To be done »
Present every line of the material below as a Markdown table with the columns Row and Material line, numbering the rows and leaving out blank lines and the pictures.

Records supplied »
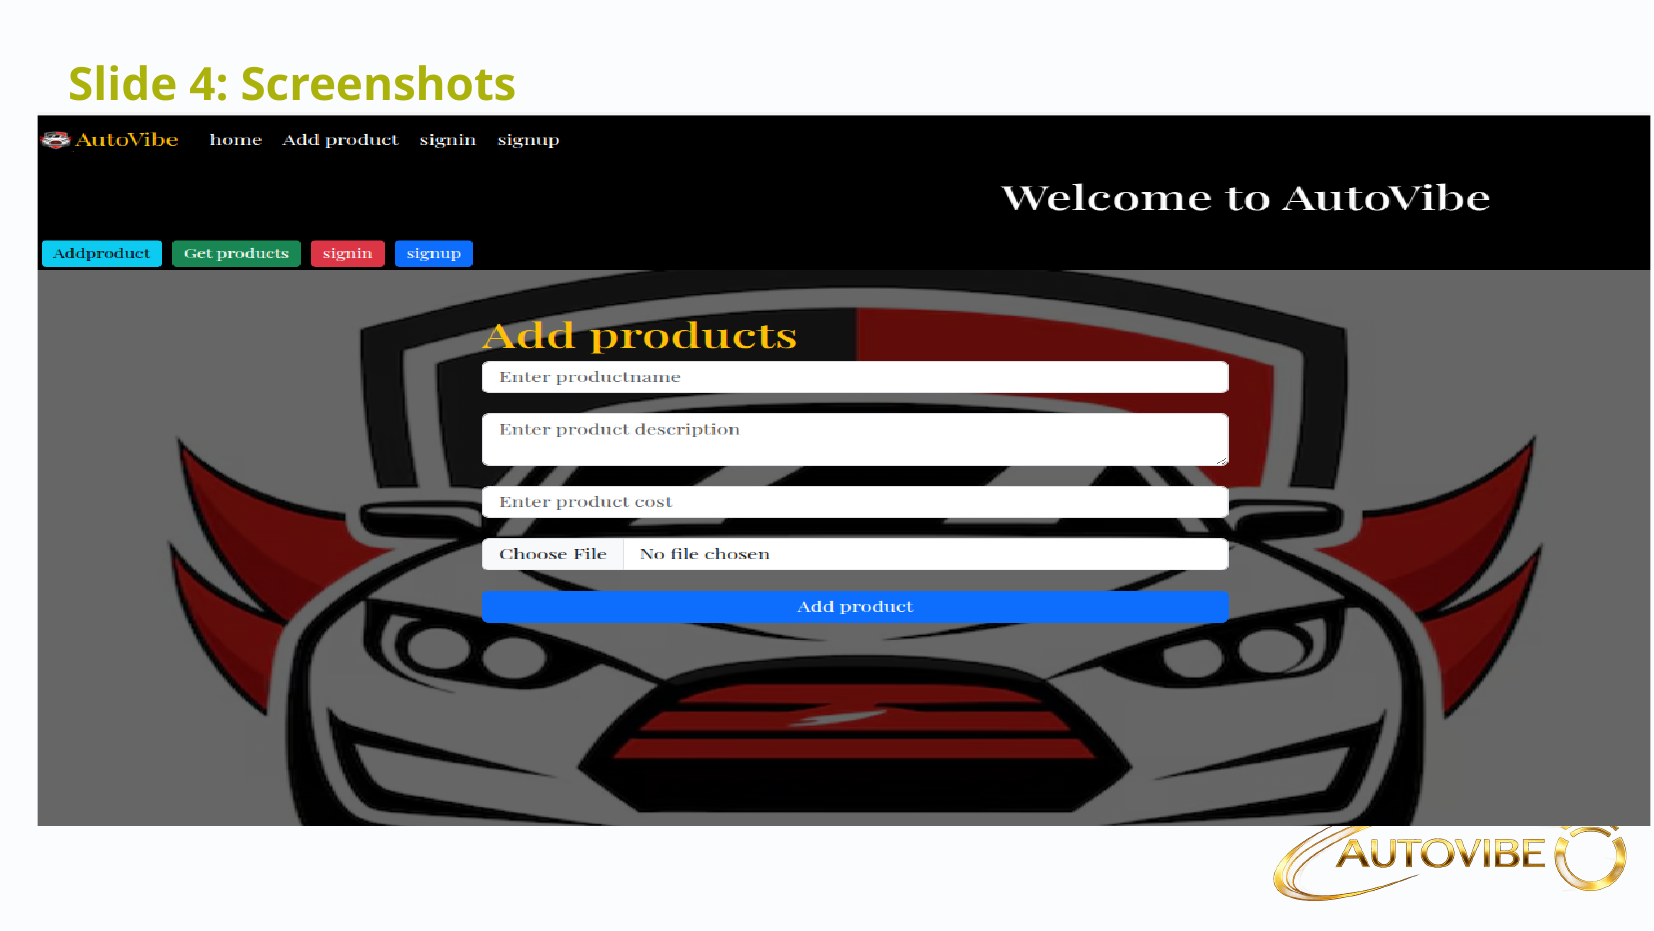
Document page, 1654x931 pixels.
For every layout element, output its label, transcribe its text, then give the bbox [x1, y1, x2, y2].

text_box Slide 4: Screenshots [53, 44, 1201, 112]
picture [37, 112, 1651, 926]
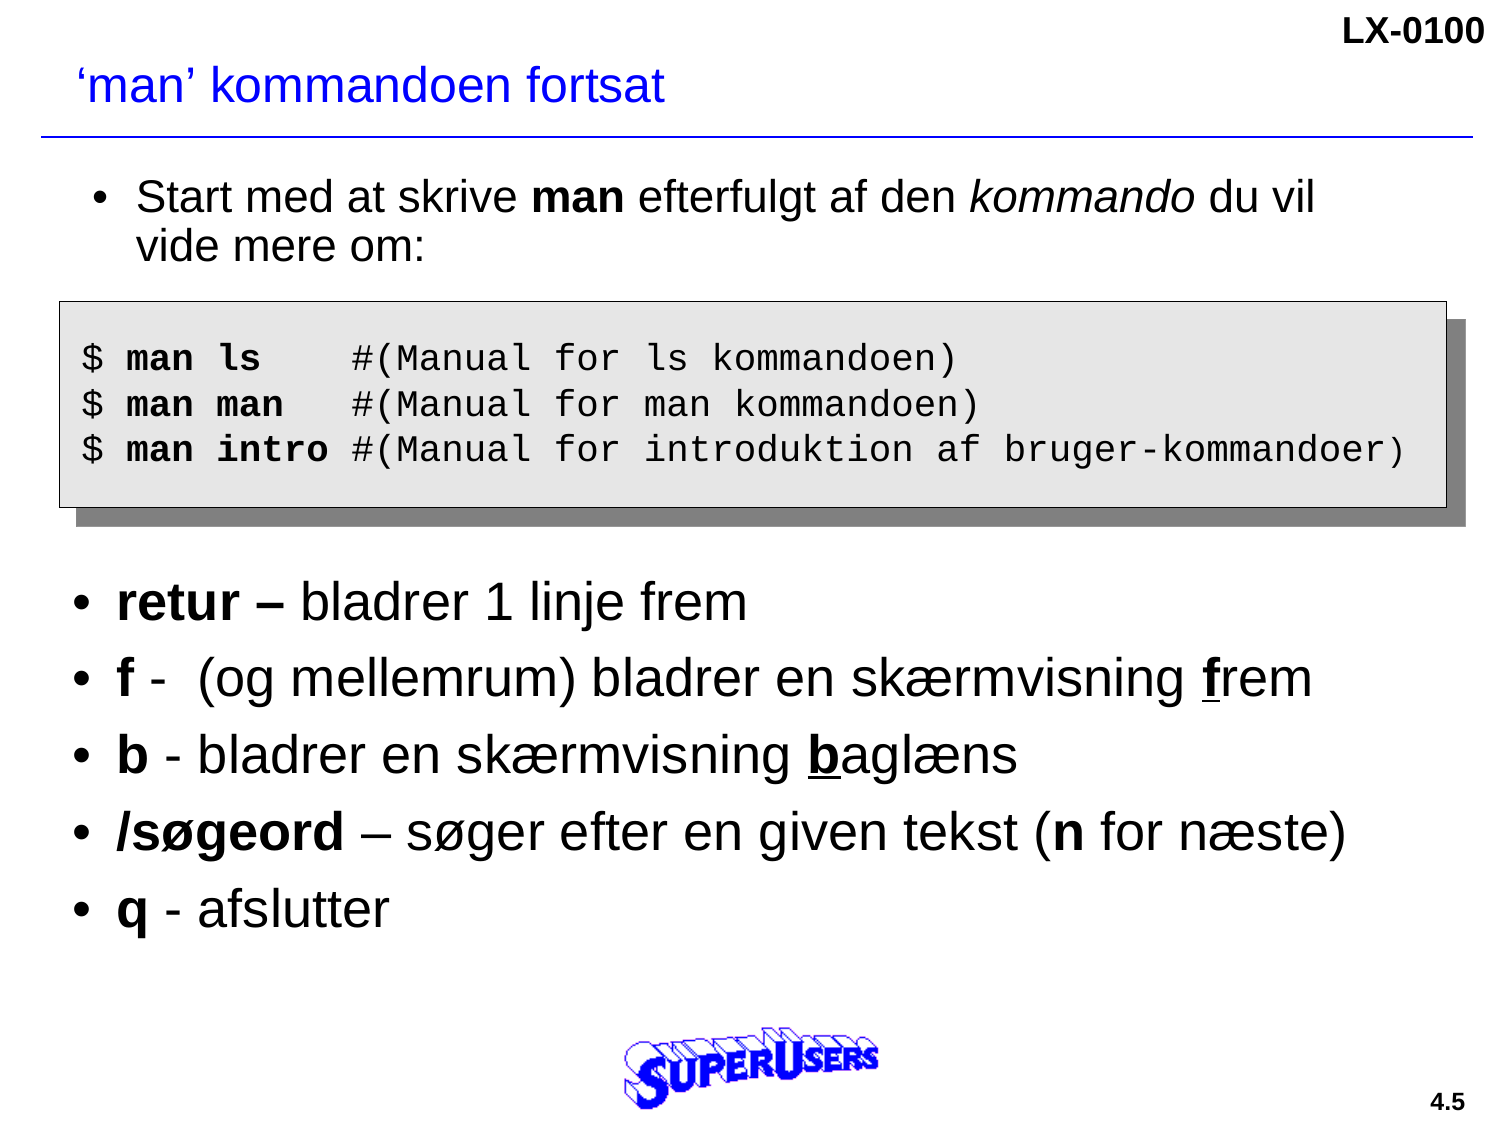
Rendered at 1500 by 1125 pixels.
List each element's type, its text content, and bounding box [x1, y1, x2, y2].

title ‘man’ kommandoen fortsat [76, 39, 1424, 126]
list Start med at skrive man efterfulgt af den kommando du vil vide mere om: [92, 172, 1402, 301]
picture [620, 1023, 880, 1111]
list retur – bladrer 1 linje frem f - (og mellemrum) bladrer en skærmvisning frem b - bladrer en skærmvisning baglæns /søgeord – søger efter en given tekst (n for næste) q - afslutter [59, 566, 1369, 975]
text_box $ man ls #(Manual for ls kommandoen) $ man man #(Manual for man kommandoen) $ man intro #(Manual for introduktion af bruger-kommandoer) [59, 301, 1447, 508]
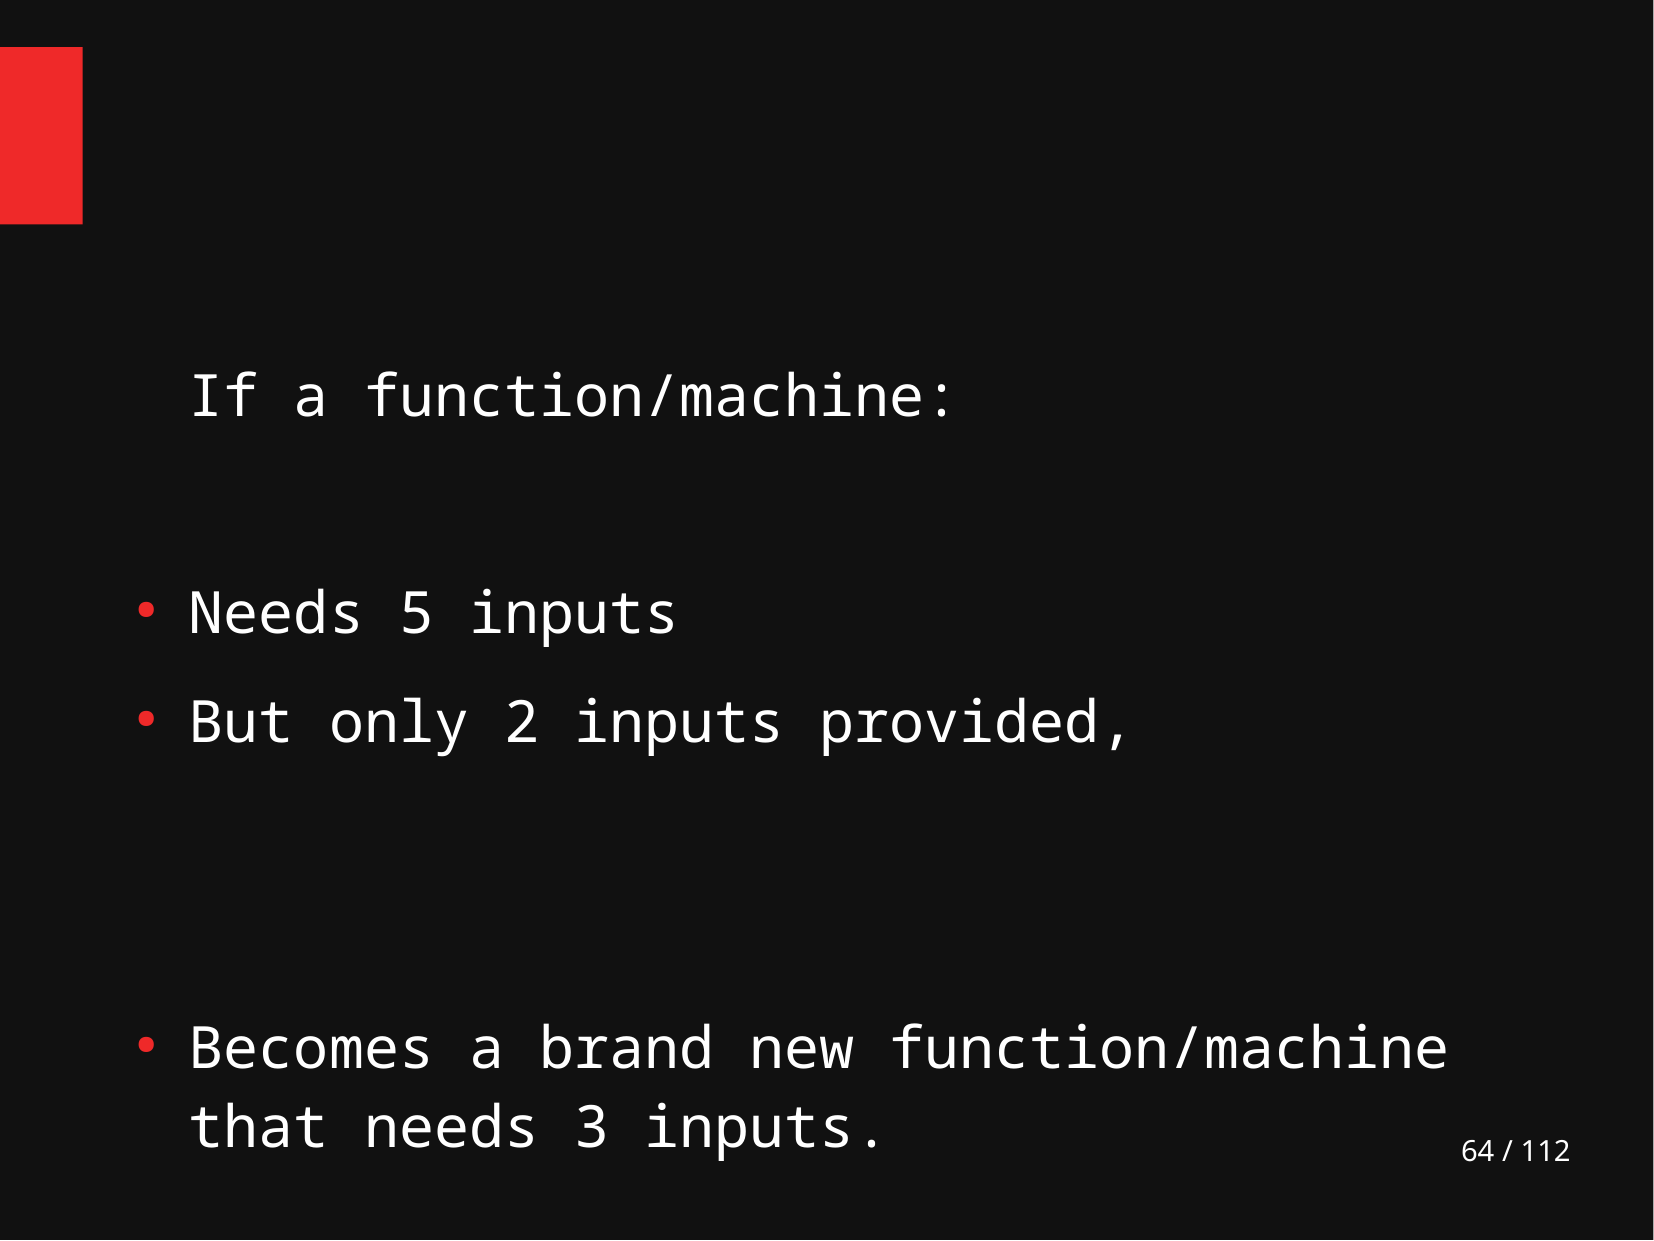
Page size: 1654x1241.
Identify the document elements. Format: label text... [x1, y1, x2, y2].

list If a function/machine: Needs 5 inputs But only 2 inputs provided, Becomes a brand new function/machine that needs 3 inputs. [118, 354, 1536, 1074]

The reply »
| Row | Material line |
|---|---|
| 1 | Document page, 1654x931 pixels. |
| 2 | For every layout element, output its label, transcribe its text, then give the bbox [x1, y1, x2, y2]. |
| 3 | text_box Slide 4: Screenshots [53, 44, 1201, 112] |
| 4 | picture [37, 112, 1651, 926] |
| 5 | Rendered at 1500 by 1125 pixels. |
| 6 | List each element's type, its text content, and bounding box [x1, y1, x2, y2]. |
| 7 | title ‘man’ kommandoen fortsat [76, 39, 1424, 126] |
| 8 | list Start med at skrive man efterfulgt af den kommando du vil vide mere om: [92, 172, 1402, 301] |
| 9 | picture [620, 1023, 880, 1111] |
| 10 | list retur – bladrer 1 linje frem f - (og mellemrum) bladrer en skærmvisning frem b - bladrer en skærmvisning baglæns /søgeord – søger efter en given tekst (n for næste) q - afslutter [59, 566, 1369, 975] |
| 11 | text_box $ man ls #(Manual for ls kommandoen) $ man man #(Manual for man kommandoen) $ man intro #(Manual for introduktion af bruger-kommandoer) [59, 301, 1447, 508] |
| 12 | Page size: 1654x1241. |
| 13 | Identify the document elements. Format: label text... [x1, y1, x2, y2]. |
| 14 | list If a function/machine: Needs 5 inputs But only 2 inputs provided, Becomes a brand new function/machine that needs 3 inputs. [118, 354, 1536, 1074] |